Ketergantungan secara psikologis terhadap orang lain terutama laki-laki dapat menjadi pendorong utama dalam menghambat pengembangan kreativitas dan potensi yang dimiliki perempuan. Perempuan dengan cinderella complex seringkali menunjukkan sikap ketidakberdayaanya, saat menghadapi tantangan baru, mereka cenderung menyerah dan meminta bantuan orang lain dari pada mencoba menghadapinya terlebih dahulu (Chastine & Darmasetiawan, 2019). Faktanya di era modern ini perempuan memiliki kesempatan yang sama dengan laki-laki dalam berpendidikan, berkarir, berkarya, dan mengembangkan potensi lainnya yang dimiliki. Keterbukaan pandangan masyarakat terhadap keberdayaan perempuan menjadikan perempuan memiliki kesempatan yang sama dengan laki-laki diberbagai aspek kehidupan. Namun, kecenderungan cinderella complex dapat menghampat perempuan dalam mengaktualisasikan dirinya dan menjadi mandiri, sehingga kapasitas dan kualitas yang dimiliki semakin melemah yang dapat menyebabkan kemunduran prestasi dan eksistensi perempuan dalam masyarakat.

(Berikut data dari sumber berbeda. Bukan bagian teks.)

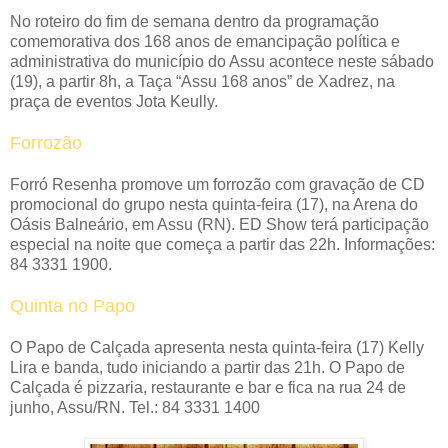
No roteiro do fim de semana dentro da programação
comemorativa dos 168 anos de emancipação política e
administrativa do município do Assu acontece neste sábado
(19), a partir 8h, a Taça “Assu 168 anos” de Xadrez, na
praça de eventos Jota Keully.
Forrozão
Forró Resenha promove um forrozão com gravação de CD
promocional do grupo nesta quinta-feira (17), na Arena do
Oásis Balneário, em Assu (RN). ED Show terá participação
especial na noite que começa a partir das 22h. Informações:
84 3331 1900.
Quinta no Papo
O Papo de Calçada apresenta nesta quinta-feira (17) Kelly
Lira e banda, tudo iniciando a partir das 21h. O Papo de
Calçada é pizzaria, restaurante e bar e fica na rua 24 de
junho, Assu/RN. Tel.: 84 3331 1400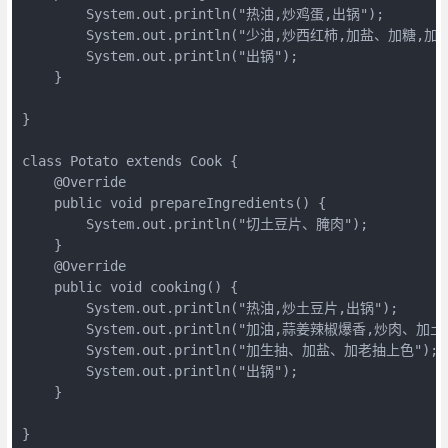
        System.out.println("热油,炒鸡蛋,出锅");

        System.out.println("少油,炒西红柿,加盐、加糖,加鸡
        System.out.println("出锅");

    }

}

class Potato extends Cook {

    @Override 

    public void prepareIngredients() { 

        System.out.println("切土豆片、腌肉");

    } 

    @Override 

    public void cooking() { 

        System.out.println("热油,炒土豆片,出锅");

        System.out.println("加油,蒜姜辣椒爆香,炒肉、加土豆
        System.out.println("加生抽、加盐、加老抽上色");

        System.out.println("出锅");

    }

}
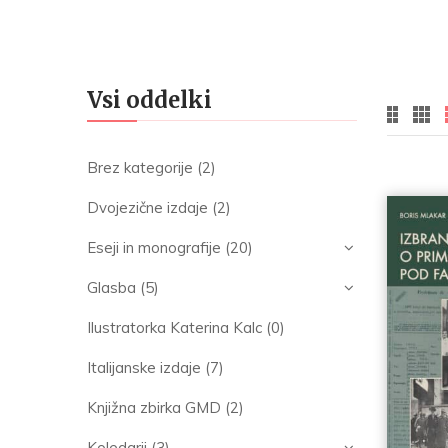
Vsi oddelki
Brez kategorije
(2)
Dvojezične izdaje
(2)
Eseji in monografije
(20)
Glasba
(5)
Ilustratorka Katerina Kalc
(0)
Italijanske izdaje
(7)
Knjižna zbirka GMD
(2)
Koledarji
(3)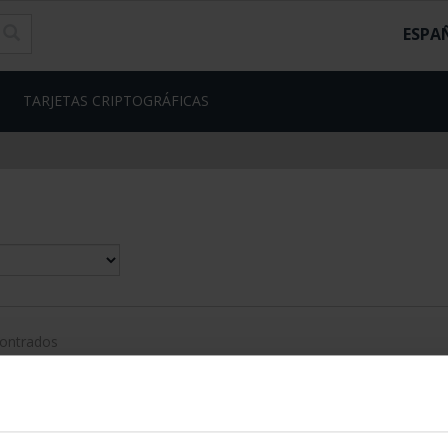
ESPA
TARJETAS CRIPTOGRÁFICAS
contrados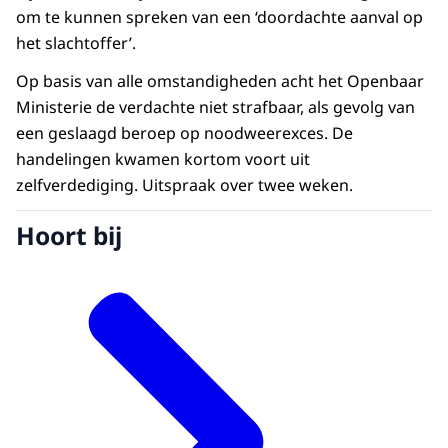
om te kunnen spreken van een ‘doordachte aanval op
het slachtoffer’.
Op basis van alle omstandigheden acht het Openbaar
Ministerie de verdachte niet strafbaar, als gevolg van
een geslaagd beroep op noodweerexces. De
handelingen kwamen kortom voort uit
zelfverdediging. Uitspraak over twee weken.
Hoort bij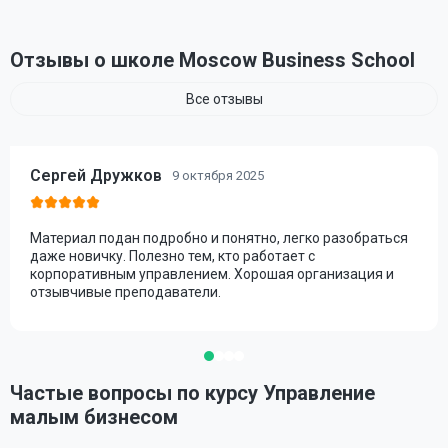
Отзывы о школе Moscow Business School
Все отзывы
Сергей Дружков
9 октября 2025
Материал подан подробно и понятно, легко разобраться
даже новичку. Полезно тем, кто работает с
корпоративным управлением. Хорошая организация и
отзывчивые преподаватели.
Частые вопросы по курсу Управление
малым бизнесом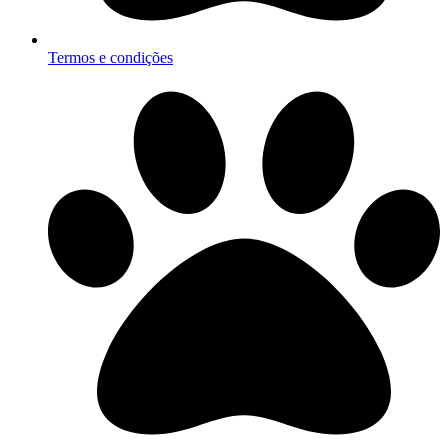
Termos e condições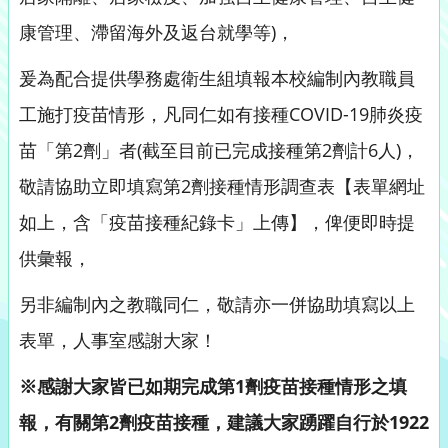
康管理、滯留海外及返台就學等)，
爰為配合提供學務處衛生組填報本校編制內教職員
工施打疫苗情形，凡同仁如有接種COVID-19肺炎疫
苗「第2劑」者(截至目前已完成接種第2劑計6人)，
敬請協助立即填寫第2劑接種情形調查表【表單網址
如上，含「疫苗接種紀錄卡」上傳】，俾便即時提
供彙報，
另非編制內之教職同仁，敬請亦一併協助填寫以上
表單，人事室感謝大家！
※感謝大家皆已如期完成第1劑疫苗接種情形之填
報，有關第2劑疫苗接種，建議大家踴躍自行於1922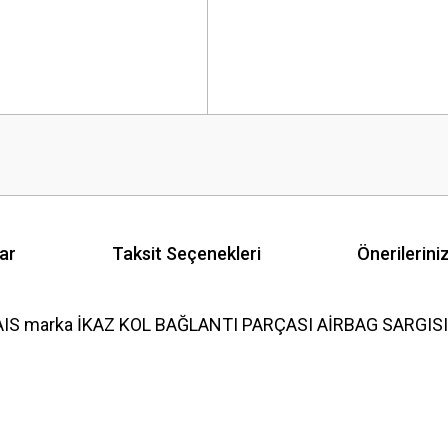
ar
Taksit Seçenekleri
Önerilerini
IS marka İKAZ KOL BAĞLANTI PARÇASI AİRBAG SARGISI FL
 yetersiz gördüğünüz noktaları öneri formunu kullanarak tarafımıza iletebilirsini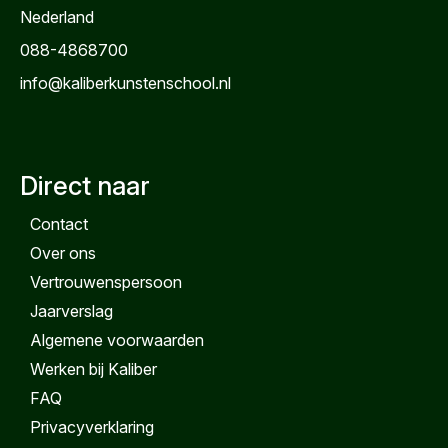
Nederland
088-4868700
info@kaliberkunstenschool.nl
Direct naar
Contact
Over ons
Vertrouwenspersoon
Jaarverslag
Algemene voorwaarden
Werken bij Kaliber
FAQ
Privacyverklaring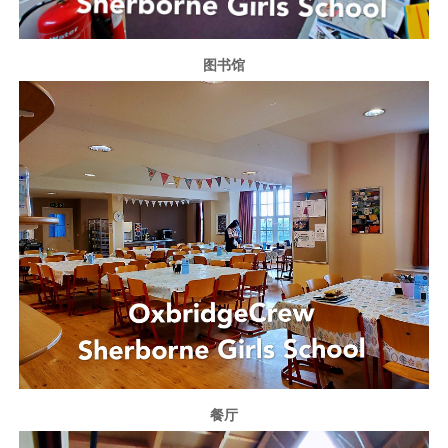
图书馆
餐厅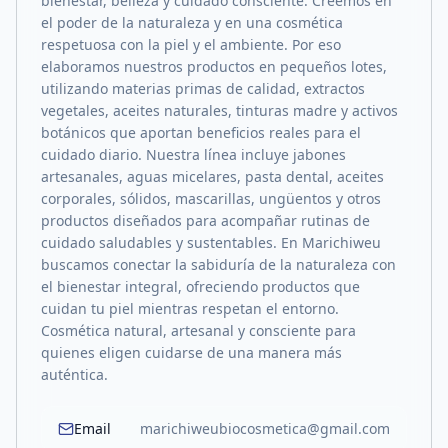
bienestar, belleza y cuidado consciente. Creemos en
el poder de la naturaleza y en una cosmética
respetuosa con la piel y el ambiente. Por eso
elaboramos nuestros productos en pequeños lotes,
utilizando materias primas de calidad, extractos
vegetales, aceites naturales, tinturas madre y activos
botánicos que aportan beneficios reales para el
cuidado diario. Nuestra línea incluye jabones
artesanales, aguas micelares, pasta dental, aceites
corporales, sólidos, mascarillas, ungüentos y otros
productos diseñados para acompañar rutinas de
cuidado saludables y sustentables. En Marichiweu
buscamos conectar la sabiduría de la naturaleza con
el bienestar integral, ofreciendo productos que
cuidan tu piel mientras respetan el entorno.
Cosmética natural, artesanal y consciente para
quienes eligen cuidarse de una manera más
auténtica.
Email
marichiweubiocosmetica@gmail.com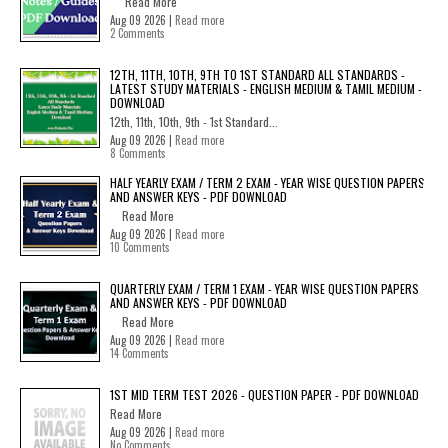
Read More
Aug 09 2026 |
Read more
2 Comments
12TH, 11TH, 10TH, 9TH TO 1ST STANDARD ALL STANDARDS -
LATEST STUDY MATERIALS - ENGLISH MEDIUM & TAMIL MEDIUM -
DOWNLOAD
12th, 11th, 10th, 9th - 1st Standard...
Aug 09 2026 |
Read more
8 Comments
HALF YEARLY EXAM / TERM 2 EXAM - YEAR WISE QUESTION PAPERS
AND ANSWER KEYS - PDF DOWNLOAD
Read More
Aug 09 2026 |
Read more
10 Comments
QUARTERLY EXAM / TERM 1 EXAM - YEAR WISE QUESTION PAPERS
AND ANSWER KEYS - PDF DOWNLOAD
Read More
Aug 09 2026 |
Read more
14 Comments
1ST MID TERM TEST 2026 - QUESTION PAPER - PDF DOWNLOAD
Read More
Aug 09 2026 |
Read more
No Comments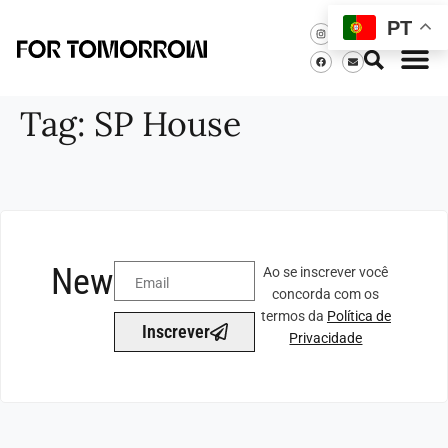
PT
Tag:
SP House
Newsletter
Ao se inscrever você
concorda com os
termos da
Política de
Inscrever
Privacidade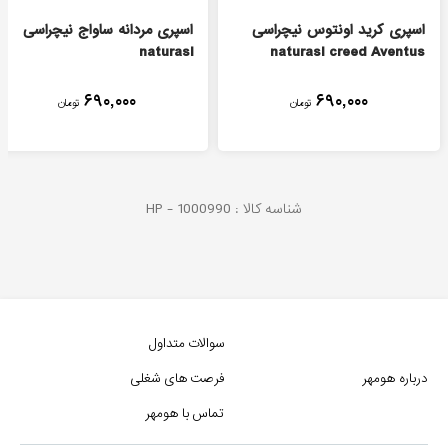
اسپری کرید اونتوس نیچراسی
اسپری مردانه ساواج نیچراسی
naturasi
naturasi creed Aventus
۶۹۰,۰۰۰
۶۹۰,۰۰۰
تومان
تومان
شناسه کالا :
1000990
HP -
سوالات متداول
درباره هومهر
فرصت های شغلی
تماس با هومهر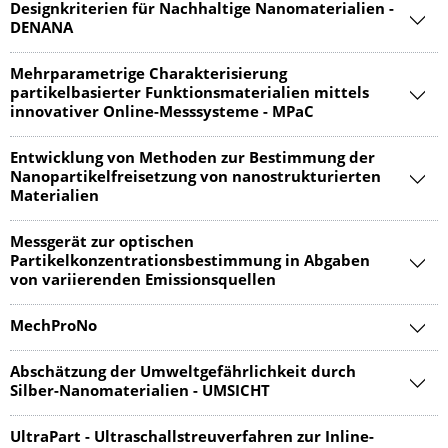
Designkriterien für Nachhaltige Nanomaterialien -
DENANA
Mehrparametrige Charakterisierung
partikelbasierter Funktionsmaterialien mittels
innovativer Online-Messsysteme - MPaC
Entwicklung von Methoden zur Bestimmung der
Nanopartikelfreisetzung von nanostrukturierten
Materialien
Messgerät zur optischen
Partikelkonzentrationsbestimmung in Abgaben
von variierenden Emissionsquellen
MechProNo
Abschätzung der Umweltgefährlichkeit durch
Silber-Nanomaterialien - UMSICHT
UltraPart - Ultraschallstreuverfahren zur Inline-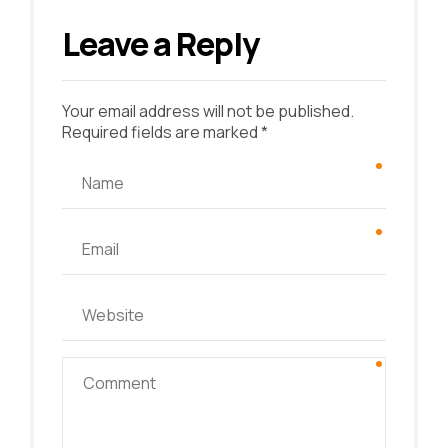
Leave a Reply
Your email address will not be published.
Required fields are marked *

Mengacu pada penjelasan tersebut maka dapat diketahui bahwa meskipun perempuan di era modern memiliki peluang yang sama dengan laki-laki dalam berbagai aspek kehidupan, namun cinderella complex dapat menghambat pengembangan potensi untuk menjadi mandiri dan berdaya. Oleh karena itu, penting bagi perempuan untuk menyadari dan mengatasi adanya ketergantungan psikologis tersebut, upaya dalam mengatasi cinderella complex dapat dilakukan dengan membangun keberanian dan kemandirian dalam bertindak di berbagai situasi, baik dalam hubungan maupun kehidupan secara umum. Hal ini mencakup langkah-langkah seperti membangun koneksi dengan orang lain, meningkatkan pengetahuan diri, serta meningkatkan rasa percaya diri dengan fokus pada pengembangan diri. Dengan cara ini, perempuan dapat melepaskan diri dari pola pikir pasif dan bergantung pada orang lain, serta menjadi lebih mandiri dan proaktif dalam menentukan kebahagiaan dan arah hidupnya.
Referensi:
Chastine, V., & Darmasetiawan, N. (2019). Cinderella complex on working women. Advances in Social Science, Education and Humanities Research, 30(8), 103 - 106. https://doi.org/10.2991/insyma-19.2019.26
Dowling, C. (1981). The cinderella complex: Women's hidden fear of independence. Summit Books.